The chemical compound in the deposit is known for its use as a fertiliser, but also for making missile warheads, and the site of the silo that burned in the blast is a restricted area that Lebanese military sources associate with the Hezbollah militia-party. In a country addicted to conspiracy theories, the versions of what happened to differ.

“We don’t believe anything about them [because of the politicians]. They all have to go! ”, Continued the Sehnaoui university student, perched on top of a car that he and his companions were trying to get out of the way.

But the truth is that it is his generation that leaves the country in the face of massive unemployment and a broken system. Like so many others, this young man has chosen to study abroad in Madrid, from where he returned just a week ago to visit his family.

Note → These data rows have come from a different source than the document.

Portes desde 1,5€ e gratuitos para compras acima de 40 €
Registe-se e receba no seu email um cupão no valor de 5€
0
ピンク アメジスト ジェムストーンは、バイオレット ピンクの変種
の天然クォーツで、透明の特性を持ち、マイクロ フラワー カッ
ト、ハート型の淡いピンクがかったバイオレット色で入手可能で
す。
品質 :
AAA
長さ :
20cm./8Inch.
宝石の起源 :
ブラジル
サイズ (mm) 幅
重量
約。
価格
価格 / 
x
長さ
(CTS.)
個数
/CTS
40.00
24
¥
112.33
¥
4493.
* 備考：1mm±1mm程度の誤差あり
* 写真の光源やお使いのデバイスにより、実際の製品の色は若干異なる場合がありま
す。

The optimism of the young people who have planted a Phoenix in the Martyrs’ Square in Beirut as a symbol of “the civic capacity to be reborn every time the leaders destroy the country” – in the words of the artist Hayat Nazer and author of the sculpture – collides with the defeatism of the generation that led the civil war (1975-1990).This Chaos Is Worse Than War": The Aftermath Of Beirut Explosion - Inventiva

For the 70-year-old Omar Shami, there is no longer a solution for a Lebanon “structurally sectarian and corrupt to the core”. “It is better for young people to leave, I have never seen this country so bad,” lamented the old man sitting under a makeshift tent where citizens and local NGOs deposited food and water for neighbours and volunteers.

Unusual non-denominational solidarity is now germinating in the rubble as it has done among Lebanese civil society since popular protests broke out on October 18 demanding the fall of the ruling class en bloc. They accuse politicians of parasitising state resources and sharing power based on confessional quotas (18 officially recognized in the country).

In the midst of the tragedy, there have been some moments of hope, such as when the young Hissam was rescued after being trapped under the rubble for 15 hours. Those present have received him with applause.

But desolation is a general feeling. People have learned to hug each other with their eyes, sometimes sad over face masks. They cannot hug each other in times of pandemic and tragedy.